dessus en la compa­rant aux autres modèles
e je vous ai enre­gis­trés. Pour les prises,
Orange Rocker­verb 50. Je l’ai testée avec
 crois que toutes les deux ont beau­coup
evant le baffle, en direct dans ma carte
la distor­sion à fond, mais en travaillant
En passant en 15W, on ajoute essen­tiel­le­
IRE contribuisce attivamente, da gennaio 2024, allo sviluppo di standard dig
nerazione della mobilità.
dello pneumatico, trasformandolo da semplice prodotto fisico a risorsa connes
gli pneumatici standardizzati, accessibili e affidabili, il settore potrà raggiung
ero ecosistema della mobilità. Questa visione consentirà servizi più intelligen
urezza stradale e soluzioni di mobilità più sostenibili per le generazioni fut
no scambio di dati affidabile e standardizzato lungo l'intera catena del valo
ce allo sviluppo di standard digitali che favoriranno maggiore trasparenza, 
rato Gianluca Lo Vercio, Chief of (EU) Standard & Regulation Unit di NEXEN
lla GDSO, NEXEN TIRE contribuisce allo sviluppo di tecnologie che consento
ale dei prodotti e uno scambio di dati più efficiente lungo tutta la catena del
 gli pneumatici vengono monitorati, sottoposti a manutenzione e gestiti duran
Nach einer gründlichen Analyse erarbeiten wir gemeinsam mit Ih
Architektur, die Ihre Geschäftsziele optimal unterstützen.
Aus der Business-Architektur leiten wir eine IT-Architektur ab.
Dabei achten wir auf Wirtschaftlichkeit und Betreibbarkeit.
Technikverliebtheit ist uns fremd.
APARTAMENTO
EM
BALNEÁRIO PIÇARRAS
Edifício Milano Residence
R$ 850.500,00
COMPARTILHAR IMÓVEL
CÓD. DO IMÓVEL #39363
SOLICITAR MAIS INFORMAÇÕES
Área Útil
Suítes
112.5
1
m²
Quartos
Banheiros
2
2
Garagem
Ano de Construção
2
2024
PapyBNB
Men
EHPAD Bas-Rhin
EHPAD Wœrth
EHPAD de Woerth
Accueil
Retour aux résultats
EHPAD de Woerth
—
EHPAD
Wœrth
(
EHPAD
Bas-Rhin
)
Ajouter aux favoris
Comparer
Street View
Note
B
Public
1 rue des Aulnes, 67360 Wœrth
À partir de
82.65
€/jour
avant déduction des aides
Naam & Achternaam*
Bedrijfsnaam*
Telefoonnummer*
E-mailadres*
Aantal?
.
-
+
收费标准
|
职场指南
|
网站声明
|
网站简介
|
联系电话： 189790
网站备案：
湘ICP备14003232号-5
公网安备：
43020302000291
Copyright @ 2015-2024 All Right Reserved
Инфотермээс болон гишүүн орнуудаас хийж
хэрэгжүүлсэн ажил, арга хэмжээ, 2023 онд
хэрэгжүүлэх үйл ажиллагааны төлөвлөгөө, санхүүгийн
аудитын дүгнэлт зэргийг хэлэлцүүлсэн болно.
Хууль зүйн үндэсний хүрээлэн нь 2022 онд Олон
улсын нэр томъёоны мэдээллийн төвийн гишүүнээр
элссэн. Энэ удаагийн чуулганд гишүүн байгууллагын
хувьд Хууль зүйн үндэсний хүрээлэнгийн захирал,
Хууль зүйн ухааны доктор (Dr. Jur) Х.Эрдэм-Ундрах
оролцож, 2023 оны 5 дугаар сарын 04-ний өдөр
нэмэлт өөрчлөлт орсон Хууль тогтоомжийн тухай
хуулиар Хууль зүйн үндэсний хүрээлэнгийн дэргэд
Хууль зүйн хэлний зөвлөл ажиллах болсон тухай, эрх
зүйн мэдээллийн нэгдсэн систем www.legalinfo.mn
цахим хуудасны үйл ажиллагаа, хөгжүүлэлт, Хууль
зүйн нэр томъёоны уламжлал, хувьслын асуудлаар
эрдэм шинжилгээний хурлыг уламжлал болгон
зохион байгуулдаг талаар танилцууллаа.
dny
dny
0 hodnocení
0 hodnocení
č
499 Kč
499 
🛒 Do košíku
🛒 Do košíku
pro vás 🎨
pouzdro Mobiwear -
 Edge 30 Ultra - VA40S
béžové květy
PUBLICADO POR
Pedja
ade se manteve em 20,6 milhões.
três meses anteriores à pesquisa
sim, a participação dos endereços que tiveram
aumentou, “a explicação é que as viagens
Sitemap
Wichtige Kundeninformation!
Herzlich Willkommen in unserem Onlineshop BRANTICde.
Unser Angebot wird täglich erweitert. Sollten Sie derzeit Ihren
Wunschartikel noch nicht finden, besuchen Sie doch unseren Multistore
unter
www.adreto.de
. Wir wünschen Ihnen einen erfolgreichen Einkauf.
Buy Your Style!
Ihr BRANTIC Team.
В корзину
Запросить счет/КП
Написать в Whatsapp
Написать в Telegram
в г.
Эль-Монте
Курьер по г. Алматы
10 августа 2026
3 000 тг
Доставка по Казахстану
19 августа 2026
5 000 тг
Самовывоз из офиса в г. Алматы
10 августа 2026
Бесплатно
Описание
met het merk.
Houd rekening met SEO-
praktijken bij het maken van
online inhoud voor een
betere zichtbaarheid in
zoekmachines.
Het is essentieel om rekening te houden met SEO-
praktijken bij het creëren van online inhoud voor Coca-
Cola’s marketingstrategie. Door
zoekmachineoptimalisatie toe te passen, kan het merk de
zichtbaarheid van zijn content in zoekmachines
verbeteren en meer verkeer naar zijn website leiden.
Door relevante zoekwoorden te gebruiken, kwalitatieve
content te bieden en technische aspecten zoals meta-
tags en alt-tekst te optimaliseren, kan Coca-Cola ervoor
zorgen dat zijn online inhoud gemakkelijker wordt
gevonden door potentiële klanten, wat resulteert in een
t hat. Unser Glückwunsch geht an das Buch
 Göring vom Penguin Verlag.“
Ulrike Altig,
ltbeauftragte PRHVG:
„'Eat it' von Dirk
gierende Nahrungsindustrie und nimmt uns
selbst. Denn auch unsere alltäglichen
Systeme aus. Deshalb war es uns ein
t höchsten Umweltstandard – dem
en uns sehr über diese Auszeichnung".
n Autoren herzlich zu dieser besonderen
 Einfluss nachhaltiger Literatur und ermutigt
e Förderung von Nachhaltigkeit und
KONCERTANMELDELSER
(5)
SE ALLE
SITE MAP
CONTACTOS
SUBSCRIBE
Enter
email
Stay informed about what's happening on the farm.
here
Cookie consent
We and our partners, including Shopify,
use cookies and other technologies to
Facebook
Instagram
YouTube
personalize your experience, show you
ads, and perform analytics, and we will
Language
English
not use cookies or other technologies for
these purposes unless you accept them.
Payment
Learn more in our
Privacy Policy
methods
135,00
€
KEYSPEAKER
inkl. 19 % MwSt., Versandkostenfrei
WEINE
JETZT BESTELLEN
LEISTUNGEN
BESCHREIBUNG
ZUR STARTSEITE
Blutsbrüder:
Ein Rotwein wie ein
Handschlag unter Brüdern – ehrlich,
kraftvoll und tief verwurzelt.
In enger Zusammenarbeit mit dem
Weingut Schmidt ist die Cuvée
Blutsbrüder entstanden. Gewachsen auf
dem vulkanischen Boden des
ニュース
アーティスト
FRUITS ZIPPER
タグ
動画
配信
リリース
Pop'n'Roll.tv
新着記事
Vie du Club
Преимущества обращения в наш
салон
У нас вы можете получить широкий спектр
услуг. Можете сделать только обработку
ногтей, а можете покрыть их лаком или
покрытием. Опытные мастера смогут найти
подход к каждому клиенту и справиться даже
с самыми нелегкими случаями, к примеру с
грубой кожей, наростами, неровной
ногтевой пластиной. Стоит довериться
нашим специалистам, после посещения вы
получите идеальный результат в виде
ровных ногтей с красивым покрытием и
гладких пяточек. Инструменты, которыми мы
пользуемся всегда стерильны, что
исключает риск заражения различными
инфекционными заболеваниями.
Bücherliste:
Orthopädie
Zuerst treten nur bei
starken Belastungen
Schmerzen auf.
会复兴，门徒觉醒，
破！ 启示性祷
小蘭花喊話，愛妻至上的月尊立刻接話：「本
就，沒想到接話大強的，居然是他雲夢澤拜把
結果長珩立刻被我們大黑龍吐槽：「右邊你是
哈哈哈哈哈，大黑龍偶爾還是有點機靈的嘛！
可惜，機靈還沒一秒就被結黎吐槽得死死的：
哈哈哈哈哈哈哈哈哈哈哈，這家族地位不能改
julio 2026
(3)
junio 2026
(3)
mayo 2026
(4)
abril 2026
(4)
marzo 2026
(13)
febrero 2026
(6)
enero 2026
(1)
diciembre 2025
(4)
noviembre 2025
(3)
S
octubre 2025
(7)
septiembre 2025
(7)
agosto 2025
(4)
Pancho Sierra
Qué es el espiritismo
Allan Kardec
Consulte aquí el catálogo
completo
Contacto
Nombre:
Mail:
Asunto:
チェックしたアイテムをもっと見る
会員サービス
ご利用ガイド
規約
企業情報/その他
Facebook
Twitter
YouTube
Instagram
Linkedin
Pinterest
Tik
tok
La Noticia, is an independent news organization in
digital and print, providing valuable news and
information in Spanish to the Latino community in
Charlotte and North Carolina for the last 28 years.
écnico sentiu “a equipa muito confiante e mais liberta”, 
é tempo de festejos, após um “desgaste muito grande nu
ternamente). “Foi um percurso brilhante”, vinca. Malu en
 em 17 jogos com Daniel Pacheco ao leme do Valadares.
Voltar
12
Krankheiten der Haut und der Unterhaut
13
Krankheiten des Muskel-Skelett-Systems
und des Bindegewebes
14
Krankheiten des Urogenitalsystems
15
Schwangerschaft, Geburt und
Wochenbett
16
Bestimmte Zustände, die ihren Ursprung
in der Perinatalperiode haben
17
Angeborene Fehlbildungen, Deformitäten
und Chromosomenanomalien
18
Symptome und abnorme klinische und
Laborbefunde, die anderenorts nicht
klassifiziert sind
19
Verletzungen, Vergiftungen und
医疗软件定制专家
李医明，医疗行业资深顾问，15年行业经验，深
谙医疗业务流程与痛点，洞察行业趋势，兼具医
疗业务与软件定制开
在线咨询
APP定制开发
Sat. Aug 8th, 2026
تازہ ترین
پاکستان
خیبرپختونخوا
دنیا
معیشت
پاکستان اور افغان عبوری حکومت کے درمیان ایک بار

************

• Task instructions: Reproduce the lines of the listing above word for word, beginning with its first line and continuing through the line that contains "urezza stradale e".

• Written reply:
dessus en la compa­rant aux autres modèles
e je vous ai enre­gis­trés. Pour les prises,
Orange Rocker­verb 50. Je l’ai testée avec
 crois que toutes les deux ont beau­coup
evant le baffle, en direct dans ma carte
la distor­sion à fond, mais en travaillant
En passant en 15W, on ajoute essen­tiel­le­
IRE contribuisce attivamente, da gennaio 2024, allo sviluppo di standard dig
nerazione della mobilità.
dello pneumatico, trasformandolo da semplice prodotto fisico a risorsa connes
gli pneumatici standardizzati, accessibili e affidabili, il settore potrà raggiung
ero ecosistema della mobilità. Questa visione consentirà servizi più intelligen
urezza stradale e soluzioni di mobilità più sostenibili per le generazioni fut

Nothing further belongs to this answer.